Question on switch functionality #207

JaapAap · 2017-07-14T16:01:57Z

Suppose I have a set of messages that contain a 12 bit preamble with the message ID followed by a message body of 160 bits, with different contents for different messages. Can the current switch functionality support such a case, in which the message body does not start on a byte-boundary?

GreyCat · 2017-07-14T16:09:31Z

It's not really related to switch, rather than it is an issue of alignment (see #12).

Right now we've implemented a very simple alignment scheme, that is everything is byte-aligned, except for sequences of types that are known to require bit-level alignment (that is basically bX types). So, if you do:

seq:
  - id: one
    type: b1
  - id: two
    type: b7

that compiles into

    m_one = m__io->read_bits_int(1);
    m_two = m__io->read_bits_int(7);

but as soon as you'll interject these bX with some other stuff, like u1, it would automatically insert byte alignment statement, i.e. this one:

seq:
  - id: one
    type: b1
  - id: cccombo_breaker
    type: u1
  - id: two
    type: b7

compiles into:

    m_one = m__io->read_bits_int(1);
    m__io->align_to_byte(); // <================ this one!
    m_cccombo_breaker = m__io->read_u1();
    m_two = m__io->read_bits_int(7);

As you might have guessed, both "switch types" and "user types" fall into "other stuff" category, i.e. they would invoke byte alignment statement. So, we need some sort of flexible alignment specification system that would at least say which types / attributes require which alignment statements before / after them.

So, I suggest to continue this discussion in #12, if it's relevant.

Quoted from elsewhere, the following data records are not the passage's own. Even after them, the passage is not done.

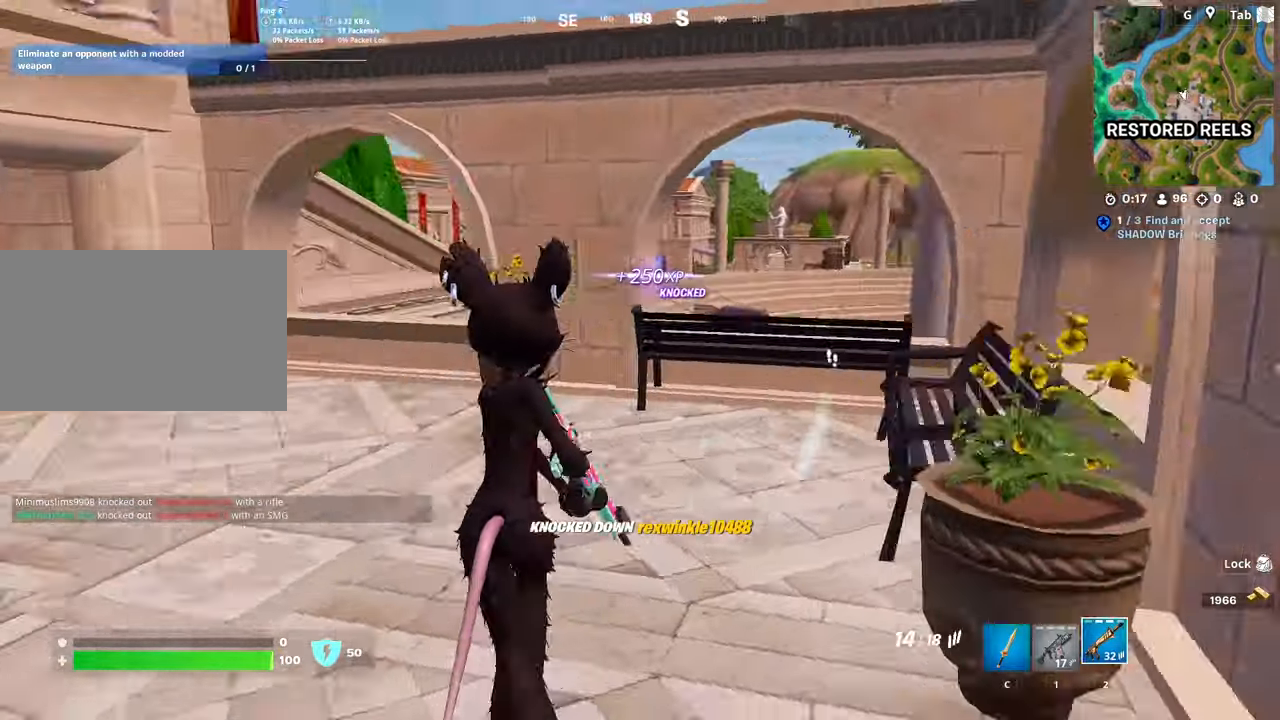
{"keys": ["w"], "mouse": [], "mouse_move": "still", "events": [[17, "2", "up"], [200, "w", "down"], [351, "a", "up"], [351, "r", "down"], [484, "r", "up"]]}
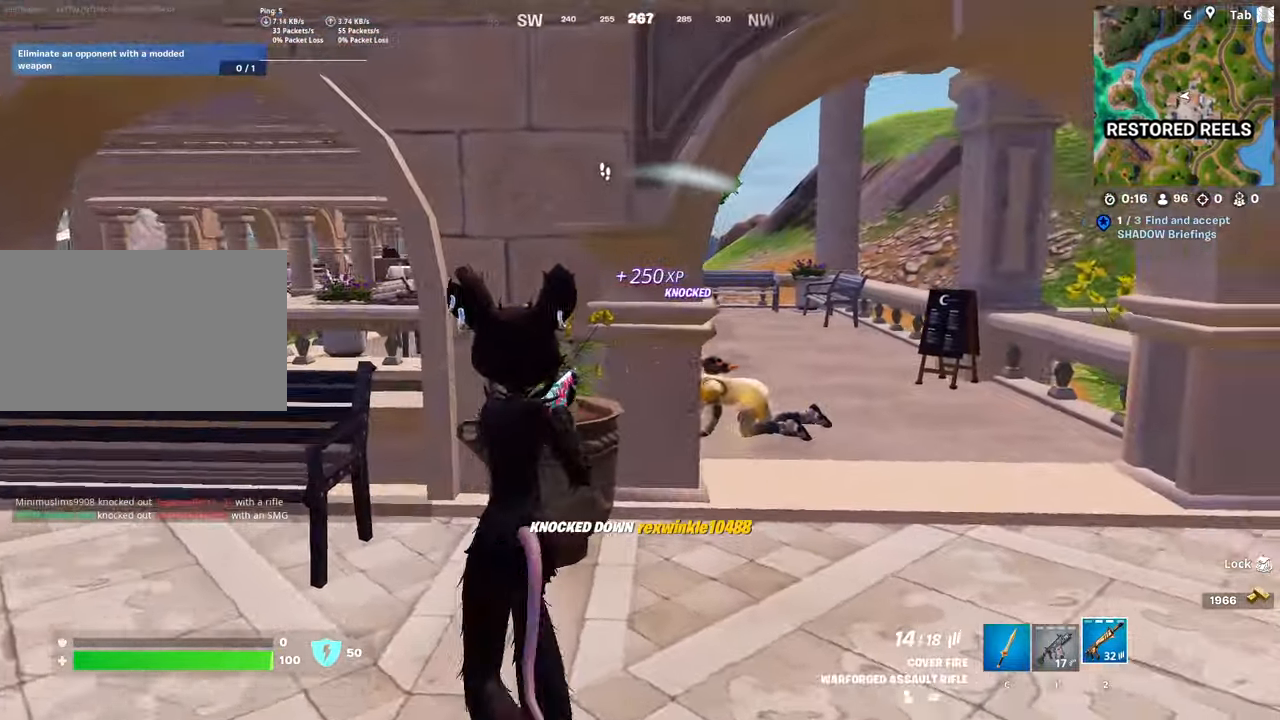
{"keys": ["caps_lock"], "mouse": [], "mouse_move": "up-left", "events": [[33, "r", "down"], [167, "r", "up"], [267, "d", "down"], [267, "shift", "down"], [400, "d", "up"], [400, "shift", "up"], [400, "w", "up"], [500, "caps_lock", "down"]]}
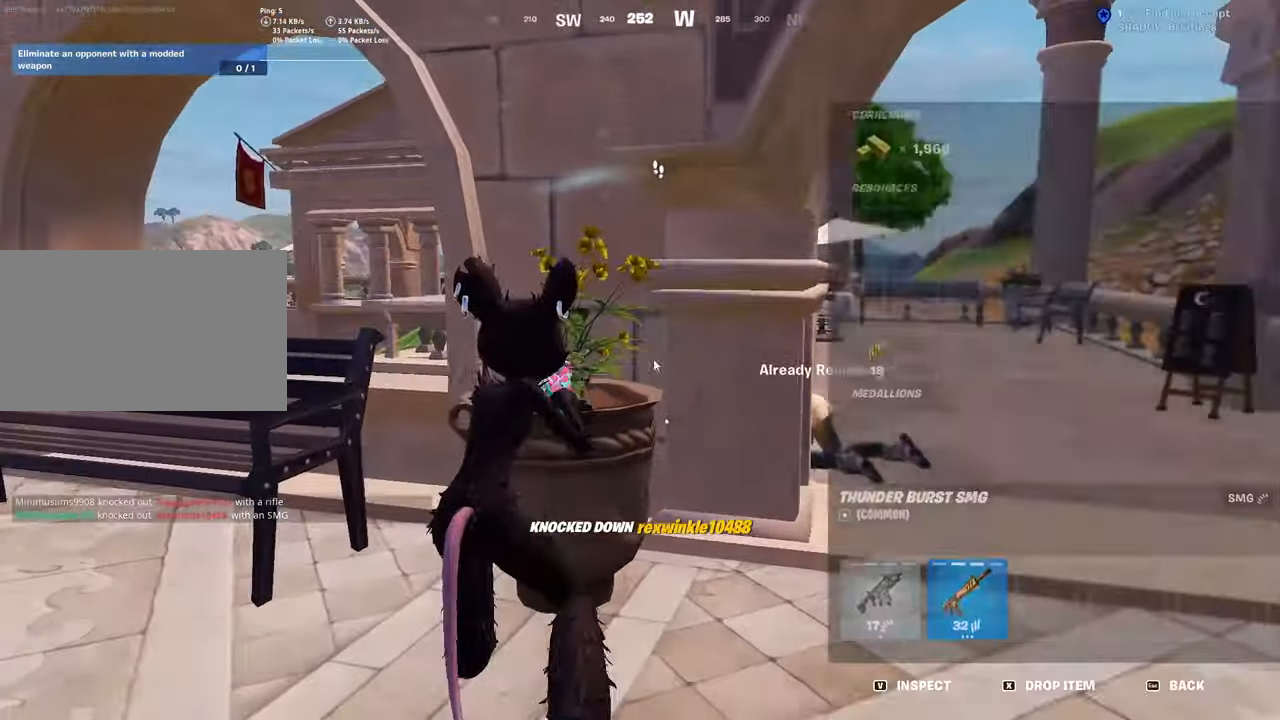
{"keys": [], "mouse": [], "mouse_move": "right", "events": [[134, "caps_lock", "up"], [284, "mouse_left", "down"], [417, "mouse_left", "up"]]}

JaapAap · 2017-07-14T16:35:22Z

Happy to discuss elsewhere, but that discussion mainly relates to specifying ways to force certain types off byte alignment, while I am having a bit-alignment issue. Even if the align_to_byte(); call would be a no-op, if I understand well, the read_bytes routine still assumes that it starts on a byte boundary (obviously the same problem is true for read_u1() etc. So in my case, I would need all alignments to be turned of.

If the idea is to -in the end - replace the current 'automatic' alignment by 'user-defined' alignment and supporting a 'no-alignment' case would become possible that would be great. While these issues are not orthogonal, I am not convinced that the existing discussion is the right place to continue. Thoughts?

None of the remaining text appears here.